July 19, 2006 | By: Laura Skillman
PRINCETON, Ky.

Soybean aphids found recently in Lexington may mean the insect thought not to overwinter in Kentucky has done so – at least in this isolated incidence. However, this find does not mean any change in how farmers’ manage the pest, said Doug Johnson, entomology professor with the University of Kentucky College of Agriculture.

What it does mean is the need for more research to find out where the potentially damaging insect might be overwintering and to elicit the help of a UK botanist to identify the host. Once found, the host will be monitored to see if the aphid returns to it in the fall and if the aphid is sexually reproducing in the state.

The non-native species was first discovered in the north central United States during the 2000 and 2001 growing seasons. Until this recent find, it was believed it could not overwinter in the state because its primary host, buckthorn (Rhamnus cathartica), is rare in Kentucky.

“Basically, our operating theory and the lack of a huge presence in Kentucky has been predicated on two things,” Johnson said. “One is we felt like most, if not all, of the aphids we get migrate in from the northern United States. Because of its complicated life cycle it has to have a primary host to overwinter on and that primary host is a tree that we don’t have very much of so we don’t see much of the aphid until later in the year. The other part is research work done in Wisconsin indicates the aphids do not do well in high temperatures. Their comfort zone is high 70s to low 80s, so we postulated that maybe one of the reasons we don’t get large populations is that it gets so hot during the growing season here it slows reproduction and movement.”

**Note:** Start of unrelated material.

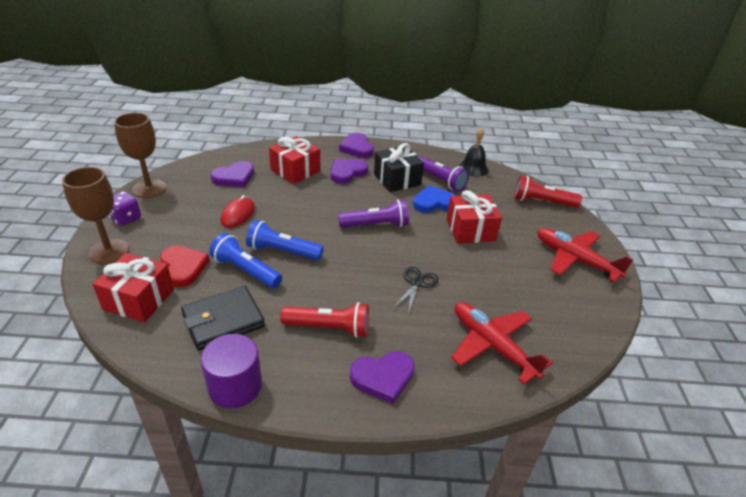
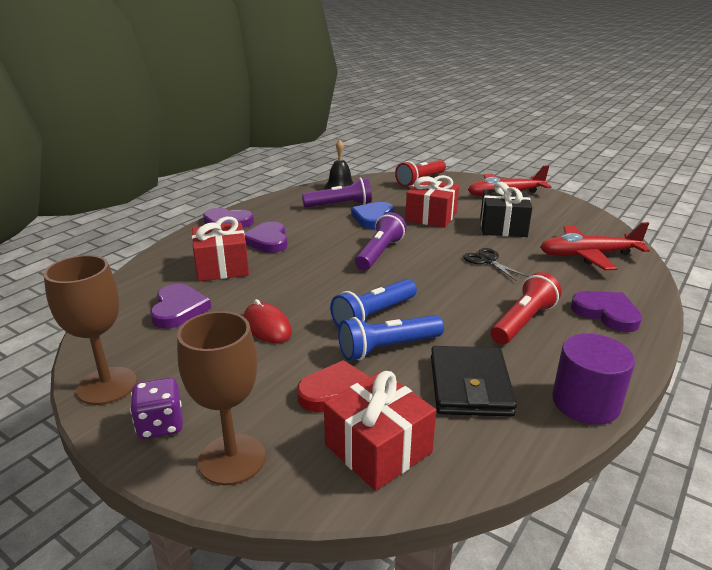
camera: 55 degrees left, 10 degrees down
purple heart [350,351,415,404] -> purple heart turned 60 degrees counterclockwise [571,291,642,332]
black gift [374,143,424,192] -> black gift moved to [480,182,532,237]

Johnson said he was not surprised the first soybean aphids found this year were in Lexington because UK soybean breeder Todd Pfeiffer has always been the first person in the state to find them. That is because he’s generally the first person looking for them. 

While Johnson said he’d never been overly concerned about early finds in Lexington in the past, this year is different.

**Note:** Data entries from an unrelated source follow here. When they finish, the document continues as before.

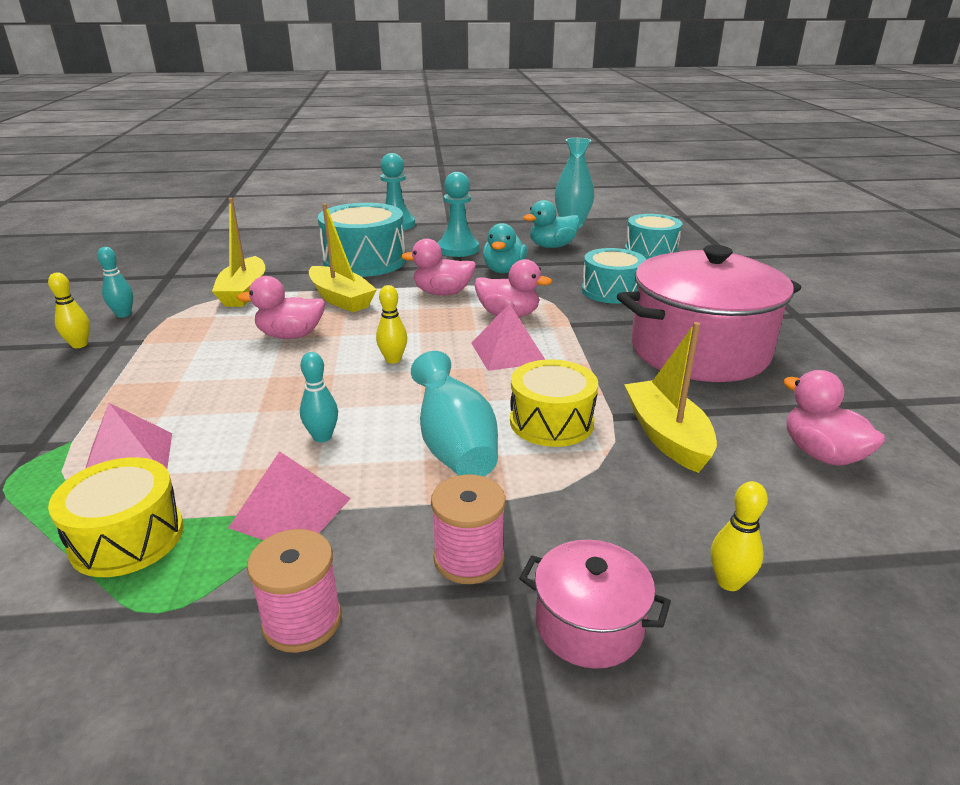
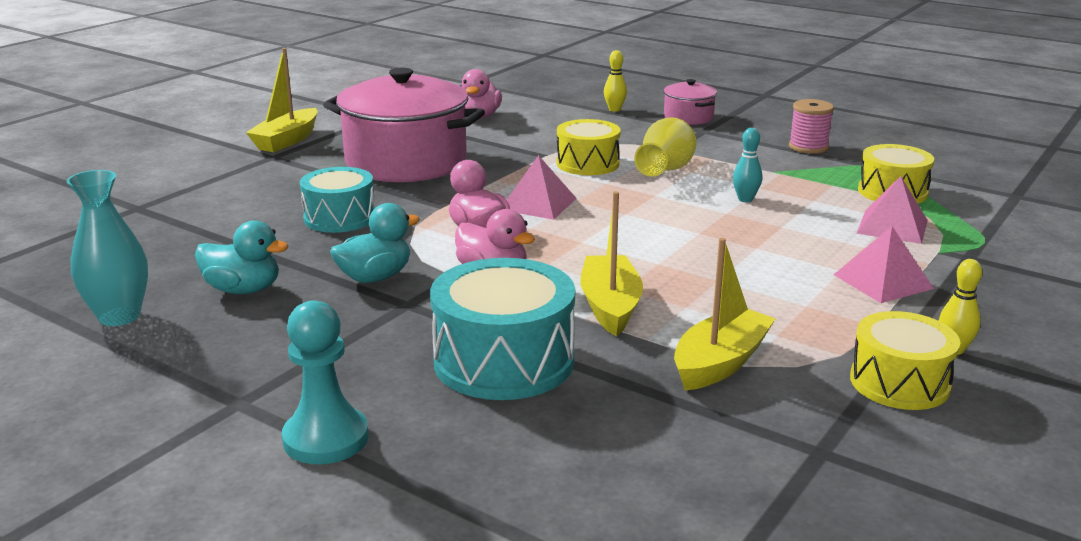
camera: 140 degrees left, 5 degrees down
turquoise bowling pin [97,247,133,317] -> yellow drum [850,311,960,410]
pink pyramid [228,451,351,540] -> pink pyramid moved to [834,226,934,303]
pink duck [237,276,325,339] -> none
yellow bowling pin [376,285,407,364] -> none
turquoise vase [411,351,498,476] -> yellow vase [634,117,697,177]
pink spool [431,474,506,584] -> none
turquoise pawn [437,172,479,257] -> none
yellow boat [624,322,717,473] -> yellow boat moved to [246,48,318,152]
turquoise drum [625,214,683,260] -> none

“There have been no migrant aphids caught in the national suction trap network, and there’s been fairly low aphid numbers across the northern United States and even southeast Canada,” he said. “So, this population being here is very strong evidence that it did not occur from an influx of migrants. It occurred from aphids infesting the plants from an overwintering host, which means we have the host at least somewhere in Kentucky.

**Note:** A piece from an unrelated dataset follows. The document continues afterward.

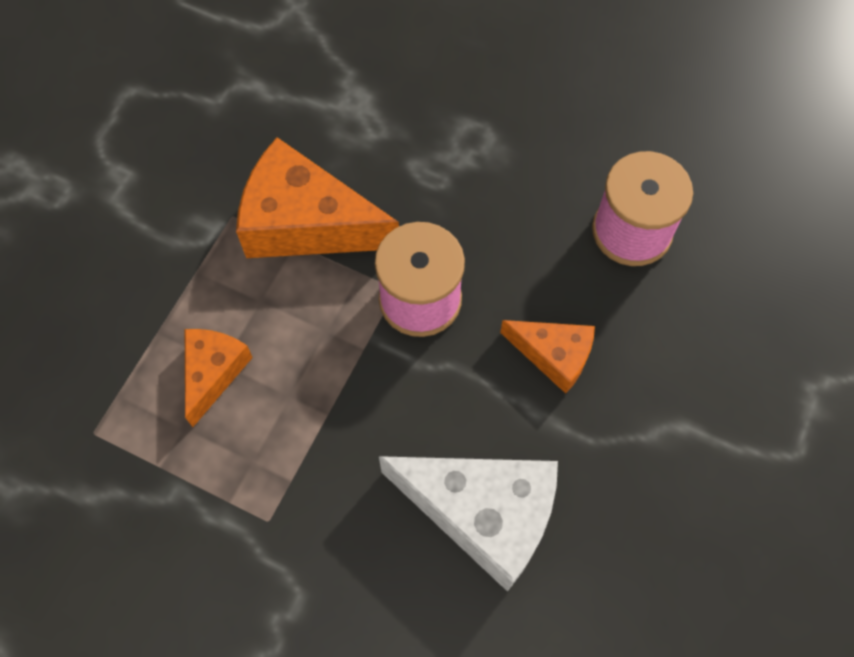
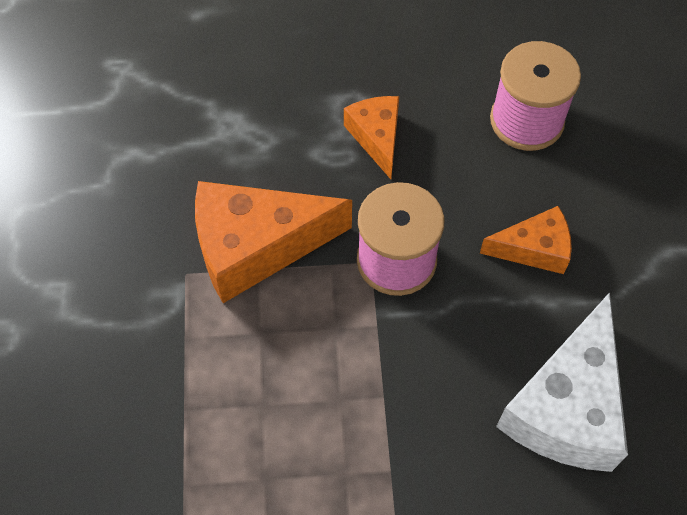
camera: 30 degrees left, 5 degrees down
orange cheese [185,329,253,427] -> orange cheese moved to [344,96,399,179]
white cheese [379,456,558,592] -> white cheese turned 120 degrees clockwise [496,292,628,472]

In the short term, finding an early population and confirming that the insect is overwintering in the state will not impact the currently recommended crop management strategy of “watch, wait and look for large populations then treat if necessary,” Johnson said. But as researchers work to piece together more about the insect and its capabilities of overwintering in Kentucky, it could have long-term consequences.

“If we start finding pockets where it is overwintering or that it has adapted to a new overwintering source, the management strategy changes,” he said.